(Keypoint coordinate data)
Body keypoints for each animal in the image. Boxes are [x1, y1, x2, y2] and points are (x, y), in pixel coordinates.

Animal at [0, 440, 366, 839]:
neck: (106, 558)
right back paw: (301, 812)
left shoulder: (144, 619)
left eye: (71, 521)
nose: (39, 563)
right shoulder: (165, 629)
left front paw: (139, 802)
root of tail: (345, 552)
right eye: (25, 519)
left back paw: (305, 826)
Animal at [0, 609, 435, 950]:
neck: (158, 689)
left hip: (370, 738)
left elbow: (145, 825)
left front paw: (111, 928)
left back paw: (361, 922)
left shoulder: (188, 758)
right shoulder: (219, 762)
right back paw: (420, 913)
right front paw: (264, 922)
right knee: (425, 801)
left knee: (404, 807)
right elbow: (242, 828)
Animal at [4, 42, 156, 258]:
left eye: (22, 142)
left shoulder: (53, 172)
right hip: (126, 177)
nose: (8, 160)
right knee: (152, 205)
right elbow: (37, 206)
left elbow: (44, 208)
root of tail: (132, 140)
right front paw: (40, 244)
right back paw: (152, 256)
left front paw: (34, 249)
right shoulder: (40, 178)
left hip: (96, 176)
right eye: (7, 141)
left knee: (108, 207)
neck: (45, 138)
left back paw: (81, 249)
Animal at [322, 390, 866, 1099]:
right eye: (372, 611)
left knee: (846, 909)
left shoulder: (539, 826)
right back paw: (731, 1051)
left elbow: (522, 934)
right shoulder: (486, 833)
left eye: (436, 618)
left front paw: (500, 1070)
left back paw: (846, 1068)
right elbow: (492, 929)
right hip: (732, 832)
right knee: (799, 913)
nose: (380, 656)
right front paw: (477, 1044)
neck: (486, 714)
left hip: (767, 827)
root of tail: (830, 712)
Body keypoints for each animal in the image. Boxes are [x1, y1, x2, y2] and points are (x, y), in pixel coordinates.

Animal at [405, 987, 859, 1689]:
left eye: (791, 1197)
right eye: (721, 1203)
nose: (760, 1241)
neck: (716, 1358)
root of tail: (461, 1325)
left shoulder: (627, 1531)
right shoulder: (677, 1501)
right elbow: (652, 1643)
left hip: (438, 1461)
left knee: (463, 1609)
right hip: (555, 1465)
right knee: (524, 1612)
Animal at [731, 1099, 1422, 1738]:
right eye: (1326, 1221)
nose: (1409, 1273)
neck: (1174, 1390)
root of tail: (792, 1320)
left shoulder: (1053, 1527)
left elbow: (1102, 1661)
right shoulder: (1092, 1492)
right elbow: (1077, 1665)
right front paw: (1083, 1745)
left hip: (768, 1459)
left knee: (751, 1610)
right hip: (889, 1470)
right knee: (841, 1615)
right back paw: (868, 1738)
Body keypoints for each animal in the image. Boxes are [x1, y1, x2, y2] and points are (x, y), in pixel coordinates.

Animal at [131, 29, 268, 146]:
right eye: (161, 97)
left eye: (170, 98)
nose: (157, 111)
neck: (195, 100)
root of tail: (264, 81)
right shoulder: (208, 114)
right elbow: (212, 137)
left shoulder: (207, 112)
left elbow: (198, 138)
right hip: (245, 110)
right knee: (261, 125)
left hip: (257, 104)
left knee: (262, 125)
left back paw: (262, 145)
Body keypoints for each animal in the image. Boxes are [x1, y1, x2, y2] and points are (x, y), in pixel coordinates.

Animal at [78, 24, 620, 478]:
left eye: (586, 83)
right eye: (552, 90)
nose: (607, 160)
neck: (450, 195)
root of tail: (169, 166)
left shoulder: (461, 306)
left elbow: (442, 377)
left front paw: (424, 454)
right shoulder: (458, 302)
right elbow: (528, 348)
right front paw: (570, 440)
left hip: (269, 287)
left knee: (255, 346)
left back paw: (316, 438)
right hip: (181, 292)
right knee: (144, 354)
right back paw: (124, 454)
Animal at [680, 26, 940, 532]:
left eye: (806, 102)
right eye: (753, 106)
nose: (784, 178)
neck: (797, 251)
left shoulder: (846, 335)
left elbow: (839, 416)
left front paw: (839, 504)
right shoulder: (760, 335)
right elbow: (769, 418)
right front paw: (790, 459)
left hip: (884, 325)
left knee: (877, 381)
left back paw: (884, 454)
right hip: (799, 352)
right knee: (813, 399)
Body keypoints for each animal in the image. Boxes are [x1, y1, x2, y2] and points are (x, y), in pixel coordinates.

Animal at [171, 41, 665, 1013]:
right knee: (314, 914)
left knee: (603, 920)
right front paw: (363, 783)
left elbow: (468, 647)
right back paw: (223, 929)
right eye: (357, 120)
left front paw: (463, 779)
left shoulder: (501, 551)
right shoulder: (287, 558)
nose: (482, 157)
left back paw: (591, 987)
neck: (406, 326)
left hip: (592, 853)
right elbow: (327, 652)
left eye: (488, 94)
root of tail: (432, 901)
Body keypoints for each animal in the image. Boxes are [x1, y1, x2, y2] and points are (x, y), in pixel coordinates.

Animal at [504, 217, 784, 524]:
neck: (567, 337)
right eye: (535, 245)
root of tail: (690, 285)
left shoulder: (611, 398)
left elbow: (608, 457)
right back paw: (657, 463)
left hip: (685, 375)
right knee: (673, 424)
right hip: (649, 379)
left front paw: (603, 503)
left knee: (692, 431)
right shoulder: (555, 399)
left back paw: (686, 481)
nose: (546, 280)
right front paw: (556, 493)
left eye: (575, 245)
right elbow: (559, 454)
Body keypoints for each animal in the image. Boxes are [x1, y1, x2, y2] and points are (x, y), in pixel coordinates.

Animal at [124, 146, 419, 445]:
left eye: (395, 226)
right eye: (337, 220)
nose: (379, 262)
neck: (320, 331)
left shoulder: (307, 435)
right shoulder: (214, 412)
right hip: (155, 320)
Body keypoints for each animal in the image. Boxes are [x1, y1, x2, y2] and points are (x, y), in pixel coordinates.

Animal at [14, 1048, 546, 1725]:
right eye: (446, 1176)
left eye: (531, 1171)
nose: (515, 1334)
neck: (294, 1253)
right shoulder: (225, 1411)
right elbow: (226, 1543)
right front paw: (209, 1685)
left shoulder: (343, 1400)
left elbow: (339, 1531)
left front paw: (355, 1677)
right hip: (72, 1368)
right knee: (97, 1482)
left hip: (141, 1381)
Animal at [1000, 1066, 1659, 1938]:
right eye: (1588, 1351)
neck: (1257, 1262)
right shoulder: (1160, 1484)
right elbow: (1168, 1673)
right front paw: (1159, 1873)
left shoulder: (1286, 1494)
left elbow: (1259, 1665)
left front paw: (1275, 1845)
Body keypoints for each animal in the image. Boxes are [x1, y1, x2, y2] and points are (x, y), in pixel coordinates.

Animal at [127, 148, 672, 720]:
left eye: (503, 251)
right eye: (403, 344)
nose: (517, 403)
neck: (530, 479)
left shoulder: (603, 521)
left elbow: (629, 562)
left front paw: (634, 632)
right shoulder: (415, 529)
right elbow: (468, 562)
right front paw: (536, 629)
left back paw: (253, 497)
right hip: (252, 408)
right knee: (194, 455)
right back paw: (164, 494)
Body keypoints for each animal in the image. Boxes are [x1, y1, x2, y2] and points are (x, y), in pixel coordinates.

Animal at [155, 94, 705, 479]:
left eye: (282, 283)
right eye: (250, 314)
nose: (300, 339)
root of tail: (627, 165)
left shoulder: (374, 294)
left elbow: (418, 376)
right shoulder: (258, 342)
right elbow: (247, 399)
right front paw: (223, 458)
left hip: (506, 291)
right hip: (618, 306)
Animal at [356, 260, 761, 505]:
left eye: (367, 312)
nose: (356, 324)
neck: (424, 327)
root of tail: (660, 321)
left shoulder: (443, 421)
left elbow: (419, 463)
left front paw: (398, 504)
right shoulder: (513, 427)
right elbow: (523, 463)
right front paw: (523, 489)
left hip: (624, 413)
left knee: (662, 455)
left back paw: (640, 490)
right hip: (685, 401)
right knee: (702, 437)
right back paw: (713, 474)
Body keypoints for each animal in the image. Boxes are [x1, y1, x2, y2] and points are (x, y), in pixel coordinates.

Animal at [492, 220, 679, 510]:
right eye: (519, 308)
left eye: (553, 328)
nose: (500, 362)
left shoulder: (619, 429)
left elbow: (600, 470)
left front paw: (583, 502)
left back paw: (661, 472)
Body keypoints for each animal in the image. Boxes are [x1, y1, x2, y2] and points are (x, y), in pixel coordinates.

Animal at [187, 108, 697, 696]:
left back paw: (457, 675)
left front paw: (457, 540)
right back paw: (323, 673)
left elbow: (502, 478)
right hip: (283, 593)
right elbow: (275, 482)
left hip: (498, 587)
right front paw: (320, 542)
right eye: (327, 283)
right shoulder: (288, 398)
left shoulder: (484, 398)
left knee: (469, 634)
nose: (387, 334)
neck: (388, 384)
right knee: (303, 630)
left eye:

BRIEF: Your answer must be the line with "right hip: (252, 408)" and all lines after it through the final line of the entries, copied exactly and with nothing added.

TASK OUTPUT:
right hip: (252, 408)
right knee: (194, 455)
right back paw: (164, 494)
Body keypoints for each animal in the image. Boxes are [x1, y1, x2, y2] and points are (x, y), in pixel coordinates.

Animal at [155, 94, 705, 479]:
left eye: (282, 283)
right eye: (250, 314)
nose: (300, 339)
root of tail: (627, 165)
left shoulder: (374, 294)
left elbow: (418, 376)
right shoulder: (258, 342)
right elbow: (247, 399)
right front paw: (223, 458)
left hip: (506, 291)
right hip: (618, 306)
Animal at [356, 260, 761, 505]:
left eye: (367, 312)
nose: (356, 324)
neck: (424, 327)
root of tail: (660, 321)
left shoulder: (443, 421)
left elbow: (419, 463)
left front paw: (398, 504)
right shoulder: (513, 427)
right elbow: (523, 463)
right front paw: (523, 489)
left hip: (624, 413)
left knee: (662, 455)
left back paw: (640, 490)
right hip: (685, 401)
right knee: (702, 437)
right back paw: (713, 474)
Body keypoints for each animal in the image. Boxes are [x1, y1, x2, y2] and points are (x, y), in pixel coordinates.

Animal at [492, 220, 679, 510]:
right eye: (519, 308)
left eye: (553, 328)
nose: (500, 362)
left shoulder: (619, 429)
left elbow: (600, 470)
left front paw: (583, 502)
left back paw: (661, 472)
Body keypoints for each animal in the image. Boxes are [x1, y1, x2, y2] and points are (x, y), in pixel coordinates.

Animal at [187, 108, 697, 696]:
left back paw: (457, 675)
left front paw: (457, 540)
right back paw: (323, 673)
left elbow: (502, 478)
right hip: (283, 593)
right elbow: (275, 482)
left hip: (498, 587)
right front paw: (320, 542)
right eye: (327, 283)
right shoulder: (288, 398)
left shoulder: (484, 398)
left knee: (469, 634)
nose: (387, 334)
neck: (388, 384)
right knee: (303, 630)
left eye:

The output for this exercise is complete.